Details of the double tragedy at a semi-detached house in Highercroft Road, Lower Darwen, on March 28, were revealed at an inquest in Burnley.

East Lancashire Coroner, David Smith, heard of an unhappy marriage and that Mr Horner, 52, had failed to come to terms with a role reversal situation in which he had become a house husband.

A motor mechanic who at one time had his own business, Mr Horner had retired because of ill health. At about the same time his wife, an accountant, was doing well at work and her career was said to be taking off.

One of his daughters, Mrs Michelle Wilkins, who lives in Pontefract, described her father as being dictatorial with a Victorian attitude. His family was important to him only if he was in control. She told how when she was a little girl she would sit on the stairs and hear him hitting her mother. When she was older she would wait until he left the house and then go to hug her mother after such incidents.

She spoke of his mood swings and of his morbid jealously.

Mrs Wilkins said the situation got worse after he retired and earlier this year her mother had decided she could not take any more. She was arranging a legal separation and intended moving out of the family home the day after the tragedy.

She said she was concerned that her mother had not been told the date of her husband's discharge from Queen's Park Hospital.

Mr Smith heard that Mr Horner had gone into hospital as a voluntary patient for assessment and could have left at any time.

He heard evidence from a consultant, senior registrar, two registered mental nurses, a nursing assistant and a community psychiatric nurse who all said they regarded Mr Horner as not being a risk to anyone else although he could have been a risk to himself at some future date having made two previous apparent suicide attempts. He was suffering from reactive depression as a result of his unhappy marriage situation.

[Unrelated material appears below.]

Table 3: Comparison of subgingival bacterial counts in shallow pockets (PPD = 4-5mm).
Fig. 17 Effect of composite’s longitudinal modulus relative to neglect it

In hospital he felt more relaxed, was co-operative with staff and on good social terms with the other patients.

Nursing assistant, Annie Yates, told how she was so shocked that she dropped the telephone when Mr Horner rang and said he had killed his wife. "I never dreamt he would do anything like that,'' she said.

The Coroner recorded verdicts that Mrs Horner was unlawfully killed and that Mr Horner killed himself while depressed.

"I don't think it was envisaged for a moment by anyone that he would go and end his wife's life as well as his own. It was a terrible and horrifying situation."